Impedance calculations. Multisim VS Hand-calculated

Thread Starter

JamesCA

Joined Sep 4, 2013
2
Hello all,

i'm doing some impedance calculations, and what was going to be prove of concept has failed :) . The diagrams are pretty self-explanatory:



The circuit, simulated in multisim. What i'm interested in is the output RMS voltage at probe 1 (with no load).

My calculations:

Xc = 1/(2*pi*f*c) = 1/(2*pi*100hz*1e-6) = 1591.5ohm
R = 1k ohm

for completeness:


Z1 is just the real part of Z1 which is R = 1k
Z2 is just the imaginary part of Z2 which is Xc= 1591.5 ohm

which gives me, using voltage divider formula ==> vout = 20*(Z2/(Z1+Z2)) = 20*(1591.5/(2591.5)) = 12.28v RMS

Multisim gives however 16,9 volts. I must be doing some fundimental error here. This is not homework, but seemed the best section to fit this in.

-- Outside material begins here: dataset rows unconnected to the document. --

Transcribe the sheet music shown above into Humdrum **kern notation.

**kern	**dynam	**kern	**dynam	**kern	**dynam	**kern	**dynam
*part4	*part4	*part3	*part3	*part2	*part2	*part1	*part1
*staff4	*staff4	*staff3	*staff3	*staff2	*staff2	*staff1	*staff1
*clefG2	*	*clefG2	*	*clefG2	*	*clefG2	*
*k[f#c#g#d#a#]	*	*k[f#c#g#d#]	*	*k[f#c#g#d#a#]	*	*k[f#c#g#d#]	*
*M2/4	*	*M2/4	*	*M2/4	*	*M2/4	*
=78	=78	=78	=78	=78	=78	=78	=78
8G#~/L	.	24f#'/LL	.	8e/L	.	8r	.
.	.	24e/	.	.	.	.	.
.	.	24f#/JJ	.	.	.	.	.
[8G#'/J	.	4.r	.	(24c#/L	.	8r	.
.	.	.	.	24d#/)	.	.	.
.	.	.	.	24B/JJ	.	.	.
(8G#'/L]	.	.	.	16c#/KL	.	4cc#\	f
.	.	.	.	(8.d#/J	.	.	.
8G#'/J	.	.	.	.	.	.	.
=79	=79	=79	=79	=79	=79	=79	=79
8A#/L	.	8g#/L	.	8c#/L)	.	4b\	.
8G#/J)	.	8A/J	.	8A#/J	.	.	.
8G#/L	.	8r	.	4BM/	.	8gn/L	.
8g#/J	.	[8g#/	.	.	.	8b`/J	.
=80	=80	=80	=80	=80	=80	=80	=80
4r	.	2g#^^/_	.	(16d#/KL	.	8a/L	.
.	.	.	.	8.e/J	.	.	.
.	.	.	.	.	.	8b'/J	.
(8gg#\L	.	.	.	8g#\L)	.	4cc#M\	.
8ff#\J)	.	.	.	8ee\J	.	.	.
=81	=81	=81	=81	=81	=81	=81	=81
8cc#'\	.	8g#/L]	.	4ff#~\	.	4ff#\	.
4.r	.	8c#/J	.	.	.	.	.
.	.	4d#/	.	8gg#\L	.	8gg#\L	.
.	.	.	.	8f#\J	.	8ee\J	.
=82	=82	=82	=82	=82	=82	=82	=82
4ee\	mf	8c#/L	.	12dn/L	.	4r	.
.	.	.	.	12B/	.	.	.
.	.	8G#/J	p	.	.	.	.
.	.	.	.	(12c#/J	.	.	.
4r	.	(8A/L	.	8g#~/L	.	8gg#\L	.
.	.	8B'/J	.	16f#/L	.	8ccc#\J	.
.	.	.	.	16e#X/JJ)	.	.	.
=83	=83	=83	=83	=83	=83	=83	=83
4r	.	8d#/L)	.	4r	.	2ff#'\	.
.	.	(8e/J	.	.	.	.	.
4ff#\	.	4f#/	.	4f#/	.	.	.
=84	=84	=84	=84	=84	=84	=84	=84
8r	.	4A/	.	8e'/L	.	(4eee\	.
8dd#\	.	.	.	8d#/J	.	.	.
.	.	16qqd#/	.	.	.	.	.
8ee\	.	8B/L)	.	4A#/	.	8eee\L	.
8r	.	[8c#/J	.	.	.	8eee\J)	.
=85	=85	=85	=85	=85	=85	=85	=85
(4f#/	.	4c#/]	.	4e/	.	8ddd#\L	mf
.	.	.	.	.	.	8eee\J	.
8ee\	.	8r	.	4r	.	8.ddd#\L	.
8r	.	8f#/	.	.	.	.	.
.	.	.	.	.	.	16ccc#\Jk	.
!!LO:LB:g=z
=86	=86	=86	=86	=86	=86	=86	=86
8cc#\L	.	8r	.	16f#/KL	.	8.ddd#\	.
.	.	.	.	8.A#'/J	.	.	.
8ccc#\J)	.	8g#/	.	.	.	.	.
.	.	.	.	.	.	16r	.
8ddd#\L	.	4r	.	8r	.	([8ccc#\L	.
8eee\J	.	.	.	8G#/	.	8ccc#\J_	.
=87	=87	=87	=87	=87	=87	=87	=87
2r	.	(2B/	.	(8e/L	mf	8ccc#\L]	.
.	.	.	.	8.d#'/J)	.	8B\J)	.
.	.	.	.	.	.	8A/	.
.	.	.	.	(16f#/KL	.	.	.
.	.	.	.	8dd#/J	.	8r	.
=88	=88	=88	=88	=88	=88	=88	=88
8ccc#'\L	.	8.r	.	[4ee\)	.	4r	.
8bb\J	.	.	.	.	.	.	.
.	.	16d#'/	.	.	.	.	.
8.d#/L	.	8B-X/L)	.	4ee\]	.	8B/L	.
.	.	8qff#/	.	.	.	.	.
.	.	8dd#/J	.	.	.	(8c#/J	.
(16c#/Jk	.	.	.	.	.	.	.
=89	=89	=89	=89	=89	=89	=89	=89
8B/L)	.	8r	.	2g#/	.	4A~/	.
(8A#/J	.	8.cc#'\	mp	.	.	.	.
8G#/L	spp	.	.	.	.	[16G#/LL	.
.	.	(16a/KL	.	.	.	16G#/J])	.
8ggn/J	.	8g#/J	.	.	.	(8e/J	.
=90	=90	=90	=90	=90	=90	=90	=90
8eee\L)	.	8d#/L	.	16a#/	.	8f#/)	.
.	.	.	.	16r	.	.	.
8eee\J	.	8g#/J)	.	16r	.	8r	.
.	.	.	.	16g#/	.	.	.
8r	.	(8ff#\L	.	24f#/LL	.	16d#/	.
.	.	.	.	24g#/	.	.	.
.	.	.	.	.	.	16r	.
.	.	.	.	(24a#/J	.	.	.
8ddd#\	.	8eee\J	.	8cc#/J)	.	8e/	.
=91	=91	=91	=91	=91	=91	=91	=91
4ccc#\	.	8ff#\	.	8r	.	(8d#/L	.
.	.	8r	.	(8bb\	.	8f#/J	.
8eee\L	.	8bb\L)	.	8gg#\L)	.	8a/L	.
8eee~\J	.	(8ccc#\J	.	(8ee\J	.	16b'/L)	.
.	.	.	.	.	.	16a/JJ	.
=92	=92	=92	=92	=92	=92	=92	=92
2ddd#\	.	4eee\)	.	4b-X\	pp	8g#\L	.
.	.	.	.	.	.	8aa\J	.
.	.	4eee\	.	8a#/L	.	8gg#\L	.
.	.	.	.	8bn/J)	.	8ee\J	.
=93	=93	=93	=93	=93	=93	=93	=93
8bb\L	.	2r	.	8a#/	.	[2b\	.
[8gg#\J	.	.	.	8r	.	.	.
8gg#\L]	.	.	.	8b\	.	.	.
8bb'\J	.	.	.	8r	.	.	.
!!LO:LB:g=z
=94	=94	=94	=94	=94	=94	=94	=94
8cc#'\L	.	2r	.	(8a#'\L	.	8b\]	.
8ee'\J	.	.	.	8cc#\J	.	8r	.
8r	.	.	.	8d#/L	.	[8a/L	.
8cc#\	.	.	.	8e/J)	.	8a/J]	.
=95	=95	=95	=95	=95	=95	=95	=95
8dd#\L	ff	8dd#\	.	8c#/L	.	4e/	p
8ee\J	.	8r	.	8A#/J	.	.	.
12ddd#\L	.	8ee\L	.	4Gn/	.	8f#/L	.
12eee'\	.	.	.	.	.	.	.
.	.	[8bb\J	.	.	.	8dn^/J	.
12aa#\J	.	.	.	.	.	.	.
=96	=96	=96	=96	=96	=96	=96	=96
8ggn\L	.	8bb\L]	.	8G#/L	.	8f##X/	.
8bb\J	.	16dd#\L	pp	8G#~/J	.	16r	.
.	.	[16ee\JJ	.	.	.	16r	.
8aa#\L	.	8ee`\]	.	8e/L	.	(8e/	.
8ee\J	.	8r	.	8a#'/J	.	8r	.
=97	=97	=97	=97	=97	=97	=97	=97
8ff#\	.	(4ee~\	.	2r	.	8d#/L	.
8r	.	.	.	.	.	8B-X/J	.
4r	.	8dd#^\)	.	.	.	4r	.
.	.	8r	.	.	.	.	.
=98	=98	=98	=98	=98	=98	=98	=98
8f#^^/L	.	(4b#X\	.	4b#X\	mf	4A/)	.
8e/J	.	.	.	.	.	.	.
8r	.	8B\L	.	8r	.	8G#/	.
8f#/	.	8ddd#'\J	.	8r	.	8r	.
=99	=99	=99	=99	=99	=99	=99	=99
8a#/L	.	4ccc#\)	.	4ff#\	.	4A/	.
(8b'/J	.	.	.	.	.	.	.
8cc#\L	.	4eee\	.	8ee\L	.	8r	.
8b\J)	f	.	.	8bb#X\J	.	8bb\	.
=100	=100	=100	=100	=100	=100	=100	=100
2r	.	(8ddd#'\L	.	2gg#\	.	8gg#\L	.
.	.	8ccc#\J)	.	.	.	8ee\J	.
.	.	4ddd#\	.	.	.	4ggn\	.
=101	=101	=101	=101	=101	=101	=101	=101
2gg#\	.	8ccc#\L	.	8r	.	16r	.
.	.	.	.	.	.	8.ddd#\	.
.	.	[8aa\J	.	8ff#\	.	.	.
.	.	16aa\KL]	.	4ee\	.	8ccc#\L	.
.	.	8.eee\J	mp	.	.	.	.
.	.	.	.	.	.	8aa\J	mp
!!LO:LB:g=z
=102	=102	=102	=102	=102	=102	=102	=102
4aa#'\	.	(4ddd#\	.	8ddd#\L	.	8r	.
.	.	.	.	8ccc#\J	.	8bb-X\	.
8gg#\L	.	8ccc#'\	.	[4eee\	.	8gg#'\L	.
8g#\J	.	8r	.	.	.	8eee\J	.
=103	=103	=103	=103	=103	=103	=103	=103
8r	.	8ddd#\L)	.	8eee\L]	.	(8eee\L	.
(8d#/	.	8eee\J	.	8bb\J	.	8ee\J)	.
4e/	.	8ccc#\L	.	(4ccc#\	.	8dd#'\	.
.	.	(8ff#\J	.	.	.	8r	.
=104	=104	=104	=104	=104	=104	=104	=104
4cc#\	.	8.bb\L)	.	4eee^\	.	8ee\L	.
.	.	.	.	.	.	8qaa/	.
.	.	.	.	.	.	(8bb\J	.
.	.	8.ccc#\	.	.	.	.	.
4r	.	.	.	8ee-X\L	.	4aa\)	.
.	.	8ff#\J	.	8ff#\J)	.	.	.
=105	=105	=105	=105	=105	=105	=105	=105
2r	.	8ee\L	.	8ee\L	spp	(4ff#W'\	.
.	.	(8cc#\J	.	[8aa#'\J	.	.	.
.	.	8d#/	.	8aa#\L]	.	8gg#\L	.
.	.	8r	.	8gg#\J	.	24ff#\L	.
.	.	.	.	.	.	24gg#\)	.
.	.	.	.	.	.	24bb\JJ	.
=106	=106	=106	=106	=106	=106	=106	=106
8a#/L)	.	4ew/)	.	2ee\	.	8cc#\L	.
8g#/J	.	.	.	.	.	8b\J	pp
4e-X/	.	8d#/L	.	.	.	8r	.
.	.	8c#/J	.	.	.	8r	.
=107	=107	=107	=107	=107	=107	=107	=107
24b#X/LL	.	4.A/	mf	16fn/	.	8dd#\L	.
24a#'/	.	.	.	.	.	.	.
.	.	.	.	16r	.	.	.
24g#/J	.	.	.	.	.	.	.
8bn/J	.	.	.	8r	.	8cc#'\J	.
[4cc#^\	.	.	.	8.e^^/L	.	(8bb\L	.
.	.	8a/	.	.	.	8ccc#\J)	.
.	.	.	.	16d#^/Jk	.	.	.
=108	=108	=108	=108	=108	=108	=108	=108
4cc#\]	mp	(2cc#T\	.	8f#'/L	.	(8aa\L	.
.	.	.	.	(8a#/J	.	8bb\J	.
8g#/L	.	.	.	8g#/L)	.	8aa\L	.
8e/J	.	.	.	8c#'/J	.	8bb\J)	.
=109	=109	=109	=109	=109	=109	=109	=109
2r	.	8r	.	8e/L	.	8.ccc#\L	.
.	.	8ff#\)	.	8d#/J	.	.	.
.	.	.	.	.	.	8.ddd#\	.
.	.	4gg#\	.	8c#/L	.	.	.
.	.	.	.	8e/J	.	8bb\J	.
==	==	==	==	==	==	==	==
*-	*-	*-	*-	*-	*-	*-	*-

I appreciate all comments in advance! Thanks
 

Jony130

Joined Feb 17, 2009
5,488
Your calculation are wrong. The correct one looks like this

\(Vout=Vin*\frac{Xc}{\sqrt{R^2+Xc^2}}=20*\frac{1.59}{\sqrt{1^2+1.59^2}}=16.9V\)
 

Lool

Joined May 8, 2013
116
Yep, we both forgot the j=sqrt(-1) for the capacitive reactance. Xc=-j/(2piC) which will give a phase shift and magnitude 16.9V
 

WBahn

Joined Mar 31, 2012
30,088
Yep, we both forgot the j=sqrt(-1) for the capacitive reactance. Xc=-j/(2piC) which will give a phase shift and magnitude 16.9V
The sqrt(-1) is not part of the reactance.

Z = R + j X

where R is the resistance and X is the reactance.